“Ma’am, if we already know the answer, why write it again in the test?” one child asked me. Before I could blink, another said, “Perhaps teachers just like handwriting practice.”
There it was: philosophy, wit and rebellion – all before the first bell.
We often confuse teaching with learning, grades with education, and certificates with competence. What we get is mechanical repetition – like chewing the same piece of sugarcane long after the juice has gone.
In Chennai terms, we value the idli (logic, calculation, memory) but forget the sambar (creativity, rhythm, intuition). And honestly, what’s an idli without sambar? Dry, dull and only half the joy.
The real trouble is that schools tell children what to learn but rarely how. The word ‘education’ comes from the Latin ‘educare’ — “to bring out”. Instead, we pile in facts as though children were MTC buses at peak hour.

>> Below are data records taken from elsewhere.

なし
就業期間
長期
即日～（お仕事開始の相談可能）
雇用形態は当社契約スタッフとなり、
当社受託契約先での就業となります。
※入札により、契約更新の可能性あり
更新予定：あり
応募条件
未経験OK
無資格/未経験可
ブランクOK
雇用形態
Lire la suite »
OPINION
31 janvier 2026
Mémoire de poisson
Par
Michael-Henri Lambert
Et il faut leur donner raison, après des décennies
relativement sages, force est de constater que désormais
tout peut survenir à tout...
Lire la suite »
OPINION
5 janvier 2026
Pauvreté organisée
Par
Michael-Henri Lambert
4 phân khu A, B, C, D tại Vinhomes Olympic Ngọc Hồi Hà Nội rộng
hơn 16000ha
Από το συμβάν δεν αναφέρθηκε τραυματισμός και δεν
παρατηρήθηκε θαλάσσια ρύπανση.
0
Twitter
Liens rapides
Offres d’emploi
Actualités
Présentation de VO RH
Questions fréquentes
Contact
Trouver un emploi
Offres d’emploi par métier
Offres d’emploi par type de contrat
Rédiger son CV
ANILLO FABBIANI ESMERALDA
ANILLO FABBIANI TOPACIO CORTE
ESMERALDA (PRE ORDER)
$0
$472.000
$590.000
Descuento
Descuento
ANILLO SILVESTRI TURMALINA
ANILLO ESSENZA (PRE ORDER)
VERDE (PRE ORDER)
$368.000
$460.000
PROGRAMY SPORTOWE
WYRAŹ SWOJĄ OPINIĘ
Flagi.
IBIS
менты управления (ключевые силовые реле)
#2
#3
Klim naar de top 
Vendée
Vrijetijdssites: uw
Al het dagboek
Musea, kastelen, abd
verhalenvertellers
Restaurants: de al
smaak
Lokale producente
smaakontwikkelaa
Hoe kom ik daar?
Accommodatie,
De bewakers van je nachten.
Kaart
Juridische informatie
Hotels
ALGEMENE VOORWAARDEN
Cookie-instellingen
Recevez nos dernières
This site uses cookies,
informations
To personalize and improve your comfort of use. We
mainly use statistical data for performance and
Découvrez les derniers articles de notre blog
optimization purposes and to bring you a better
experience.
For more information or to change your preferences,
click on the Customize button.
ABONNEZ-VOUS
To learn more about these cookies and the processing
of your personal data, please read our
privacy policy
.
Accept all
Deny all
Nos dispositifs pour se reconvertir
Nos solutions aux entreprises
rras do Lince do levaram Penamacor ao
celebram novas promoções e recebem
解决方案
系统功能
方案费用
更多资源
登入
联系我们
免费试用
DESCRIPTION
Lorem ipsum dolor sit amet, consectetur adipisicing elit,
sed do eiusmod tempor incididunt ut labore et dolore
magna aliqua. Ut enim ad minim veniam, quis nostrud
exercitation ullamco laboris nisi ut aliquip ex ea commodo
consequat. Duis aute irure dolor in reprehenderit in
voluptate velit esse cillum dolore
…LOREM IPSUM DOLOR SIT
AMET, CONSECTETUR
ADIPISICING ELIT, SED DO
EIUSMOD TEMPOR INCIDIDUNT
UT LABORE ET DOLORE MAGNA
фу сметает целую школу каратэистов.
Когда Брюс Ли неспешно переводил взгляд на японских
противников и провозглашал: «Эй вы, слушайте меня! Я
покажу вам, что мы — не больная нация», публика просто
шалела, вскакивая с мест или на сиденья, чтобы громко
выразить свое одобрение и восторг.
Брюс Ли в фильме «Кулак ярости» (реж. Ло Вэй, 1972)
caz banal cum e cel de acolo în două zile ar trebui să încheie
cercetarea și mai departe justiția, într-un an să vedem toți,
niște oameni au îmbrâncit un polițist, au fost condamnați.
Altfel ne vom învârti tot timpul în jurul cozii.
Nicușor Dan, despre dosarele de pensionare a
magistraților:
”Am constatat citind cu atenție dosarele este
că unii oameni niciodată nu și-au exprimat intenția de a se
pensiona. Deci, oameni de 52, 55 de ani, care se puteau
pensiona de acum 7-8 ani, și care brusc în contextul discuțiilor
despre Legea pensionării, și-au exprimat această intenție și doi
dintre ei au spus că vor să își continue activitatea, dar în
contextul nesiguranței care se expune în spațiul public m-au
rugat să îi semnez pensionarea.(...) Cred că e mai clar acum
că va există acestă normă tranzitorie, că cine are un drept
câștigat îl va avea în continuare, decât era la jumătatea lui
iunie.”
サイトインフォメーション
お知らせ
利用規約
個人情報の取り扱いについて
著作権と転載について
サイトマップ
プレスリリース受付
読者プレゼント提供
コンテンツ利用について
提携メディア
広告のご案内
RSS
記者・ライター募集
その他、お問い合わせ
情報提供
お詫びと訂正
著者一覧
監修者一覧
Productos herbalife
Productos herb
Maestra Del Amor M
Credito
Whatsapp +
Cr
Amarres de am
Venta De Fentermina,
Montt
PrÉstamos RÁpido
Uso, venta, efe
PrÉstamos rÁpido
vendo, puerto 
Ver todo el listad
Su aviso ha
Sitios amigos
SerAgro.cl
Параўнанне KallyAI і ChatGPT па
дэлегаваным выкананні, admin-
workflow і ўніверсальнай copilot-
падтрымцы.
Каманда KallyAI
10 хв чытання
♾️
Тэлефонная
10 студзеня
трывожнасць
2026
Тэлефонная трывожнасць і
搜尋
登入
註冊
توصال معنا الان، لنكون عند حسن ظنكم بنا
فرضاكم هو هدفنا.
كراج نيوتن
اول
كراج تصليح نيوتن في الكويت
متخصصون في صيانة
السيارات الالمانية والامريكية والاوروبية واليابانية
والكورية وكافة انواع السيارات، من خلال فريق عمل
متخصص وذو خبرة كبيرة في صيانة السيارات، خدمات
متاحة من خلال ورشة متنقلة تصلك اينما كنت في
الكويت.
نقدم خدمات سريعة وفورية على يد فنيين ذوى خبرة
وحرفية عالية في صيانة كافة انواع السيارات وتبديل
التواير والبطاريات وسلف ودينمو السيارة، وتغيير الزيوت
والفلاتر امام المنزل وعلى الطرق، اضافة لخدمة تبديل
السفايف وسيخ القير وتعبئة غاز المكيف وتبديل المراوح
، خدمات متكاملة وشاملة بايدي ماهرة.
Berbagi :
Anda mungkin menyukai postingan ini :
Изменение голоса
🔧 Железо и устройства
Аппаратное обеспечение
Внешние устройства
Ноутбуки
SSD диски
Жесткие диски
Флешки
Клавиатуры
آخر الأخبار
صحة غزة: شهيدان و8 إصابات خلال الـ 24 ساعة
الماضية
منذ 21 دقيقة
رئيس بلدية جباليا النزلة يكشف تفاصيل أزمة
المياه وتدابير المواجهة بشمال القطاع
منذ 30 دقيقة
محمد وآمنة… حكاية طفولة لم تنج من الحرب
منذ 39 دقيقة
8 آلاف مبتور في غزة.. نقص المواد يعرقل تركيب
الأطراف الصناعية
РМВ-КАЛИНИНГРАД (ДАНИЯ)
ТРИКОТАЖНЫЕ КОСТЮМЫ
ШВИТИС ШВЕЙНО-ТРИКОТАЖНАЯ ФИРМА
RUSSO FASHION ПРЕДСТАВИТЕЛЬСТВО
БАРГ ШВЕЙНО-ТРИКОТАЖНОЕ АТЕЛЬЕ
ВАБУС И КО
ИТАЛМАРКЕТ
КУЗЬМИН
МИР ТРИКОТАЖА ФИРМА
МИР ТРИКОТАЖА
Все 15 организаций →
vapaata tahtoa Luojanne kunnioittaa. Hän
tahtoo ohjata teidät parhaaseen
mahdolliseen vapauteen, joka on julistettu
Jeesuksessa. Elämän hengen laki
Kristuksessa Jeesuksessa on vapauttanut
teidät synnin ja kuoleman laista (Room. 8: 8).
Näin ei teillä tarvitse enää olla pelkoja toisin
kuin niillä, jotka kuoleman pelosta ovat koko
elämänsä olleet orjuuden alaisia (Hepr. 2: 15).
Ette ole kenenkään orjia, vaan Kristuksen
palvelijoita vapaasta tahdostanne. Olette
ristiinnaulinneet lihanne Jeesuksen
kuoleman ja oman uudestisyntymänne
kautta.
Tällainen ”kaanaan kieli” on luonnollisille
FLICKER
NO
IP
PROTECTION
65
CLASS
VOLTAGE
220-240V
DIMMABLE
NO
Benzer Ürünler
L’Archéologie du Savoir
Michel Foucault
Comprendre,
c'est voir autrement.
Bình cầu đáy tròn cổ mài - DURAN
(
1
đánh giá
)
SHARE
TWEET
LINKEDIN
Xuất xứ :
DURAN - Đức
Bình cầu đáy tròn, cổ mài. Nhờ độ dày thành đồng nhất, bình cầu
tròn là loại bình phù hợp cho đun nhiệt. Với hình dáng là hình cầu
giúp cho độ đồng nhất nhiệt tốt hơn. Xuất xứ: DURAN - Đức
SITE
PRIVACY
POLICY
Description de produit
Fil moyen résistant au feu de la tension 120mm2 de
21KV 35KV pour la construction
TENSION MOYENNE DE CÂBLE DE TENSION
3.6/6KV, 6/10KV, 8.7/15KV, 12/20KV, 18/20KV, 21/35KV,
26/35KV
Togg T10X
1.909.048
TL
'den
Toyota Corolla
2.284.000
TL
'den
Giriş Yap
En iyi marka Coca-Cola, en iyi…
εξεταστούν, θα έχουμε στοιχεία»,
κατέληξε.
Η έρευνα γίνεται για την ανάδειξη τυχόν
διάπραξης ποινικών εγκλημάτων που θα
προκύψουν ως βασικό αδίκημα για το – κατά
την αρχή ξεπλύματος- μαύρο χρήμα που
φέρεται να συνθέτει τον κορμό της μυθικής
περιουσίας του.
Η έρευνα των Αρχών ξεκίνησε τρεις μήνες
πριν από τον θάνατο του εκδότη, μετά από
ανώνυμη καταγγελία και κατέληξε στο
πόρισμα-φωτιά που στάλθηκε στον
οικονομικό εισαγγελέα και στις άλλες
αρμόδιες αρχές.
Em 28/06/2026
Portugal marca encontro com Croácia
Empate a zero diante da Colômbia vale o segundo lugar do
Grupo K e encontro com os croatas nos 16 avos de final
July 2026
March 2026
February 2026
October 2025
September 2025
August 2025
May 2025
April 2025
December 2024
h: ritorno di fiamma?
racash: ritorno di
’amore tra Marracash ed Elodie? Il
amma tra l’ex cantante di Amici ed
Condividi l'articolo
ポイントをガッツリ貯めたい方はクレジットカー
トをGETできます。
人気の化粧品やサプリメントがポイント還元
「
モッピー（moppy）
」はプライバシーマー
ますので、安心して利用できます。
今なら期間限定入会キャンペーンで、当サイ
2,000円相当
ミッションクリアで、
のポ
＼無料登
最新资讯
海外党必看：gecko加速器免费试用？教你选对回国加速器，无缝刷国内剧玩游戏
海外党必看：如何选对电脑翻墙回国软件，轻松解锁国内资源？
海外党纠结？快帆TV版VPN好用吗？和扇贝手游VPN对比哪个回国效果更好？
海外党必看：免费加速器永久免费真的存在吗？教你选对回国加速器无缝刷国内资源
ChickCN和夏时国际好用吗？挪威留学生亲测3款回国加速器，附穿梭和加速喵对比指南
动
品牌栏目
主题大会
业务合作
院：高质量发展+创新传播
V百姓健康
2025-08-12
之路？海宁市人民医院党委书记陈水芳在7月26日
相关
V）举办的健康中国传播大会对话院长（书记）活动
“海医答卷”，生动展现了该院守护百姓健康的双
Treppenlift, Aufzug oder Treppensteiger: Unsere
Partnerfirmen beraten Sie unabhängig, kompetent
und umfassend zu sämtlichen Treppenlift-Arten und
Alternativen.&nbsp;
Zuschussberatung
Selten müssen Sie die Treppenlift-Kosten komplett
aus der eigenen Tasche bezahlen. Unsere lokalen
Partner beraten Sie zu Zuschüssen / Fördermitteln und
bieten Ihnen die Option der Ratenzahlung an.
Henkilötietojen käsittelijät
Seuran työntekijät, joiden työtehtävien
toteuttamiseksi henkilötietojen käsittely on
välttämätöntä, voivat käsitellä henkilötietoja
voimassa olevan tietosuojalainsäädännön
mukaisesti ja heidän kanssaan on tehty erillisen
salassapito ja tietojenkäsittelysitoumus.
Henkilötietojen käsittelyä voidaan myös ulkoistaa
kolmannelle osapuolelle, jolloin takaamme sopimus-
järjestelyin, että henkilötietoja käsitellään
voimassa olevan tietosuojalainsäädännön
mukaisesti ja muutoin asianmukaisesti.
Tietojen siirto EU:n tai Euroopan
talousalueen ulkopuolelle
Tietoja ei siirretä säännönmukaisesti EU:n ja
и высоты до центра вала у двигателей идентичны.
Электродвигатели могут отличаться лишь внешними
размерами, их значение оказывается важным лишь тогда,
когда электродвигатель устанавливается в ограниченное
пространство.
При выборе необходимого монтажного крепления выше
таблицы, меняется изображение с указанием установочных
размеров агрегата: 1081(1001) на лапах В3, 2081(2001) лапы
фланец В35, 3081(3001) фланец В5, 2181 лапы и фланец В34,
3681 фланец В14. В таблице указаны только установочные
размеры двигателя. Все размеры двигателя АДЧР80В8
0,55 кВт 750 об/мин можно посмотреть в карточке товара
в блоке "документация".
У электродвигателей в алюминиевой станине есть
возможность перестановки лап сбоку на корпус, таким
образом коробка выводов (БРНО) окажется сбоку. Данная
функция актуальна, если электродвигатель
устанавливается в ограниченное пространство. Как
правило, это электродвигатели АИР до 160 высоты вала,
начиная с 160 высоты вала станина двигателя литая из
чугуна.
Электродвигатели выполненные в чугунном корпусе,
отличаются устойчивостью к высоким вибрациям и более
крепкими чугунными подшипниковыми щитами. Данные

Cleverness becomes the goal; intelligence is left at the bus stop.
As J Krishnamurti said, “The function of education is to create human beings who are integrated and therefore intelligent.”
Some of my favourite classroom moments have been sparked by questions that silenced the room:
“What is happiness?”
“Why do people lie?”
“If cows could talk, what would they say about Chennai traffic?”
You don’t always find answers. But isn’t that the beginning of real learning – curiosity without fear?
And the memories that stay aren’t of exam marks. They’re of field trips where children leaned on each other, of laughter on a tough trek, of whispered life-stories under a shady tree.
So here’s my question to you, dear reader: “Does life prepare us for life – or do we prepare life for ourselves?”
And just between us, would you have passed school if sambar had been on the syllabus?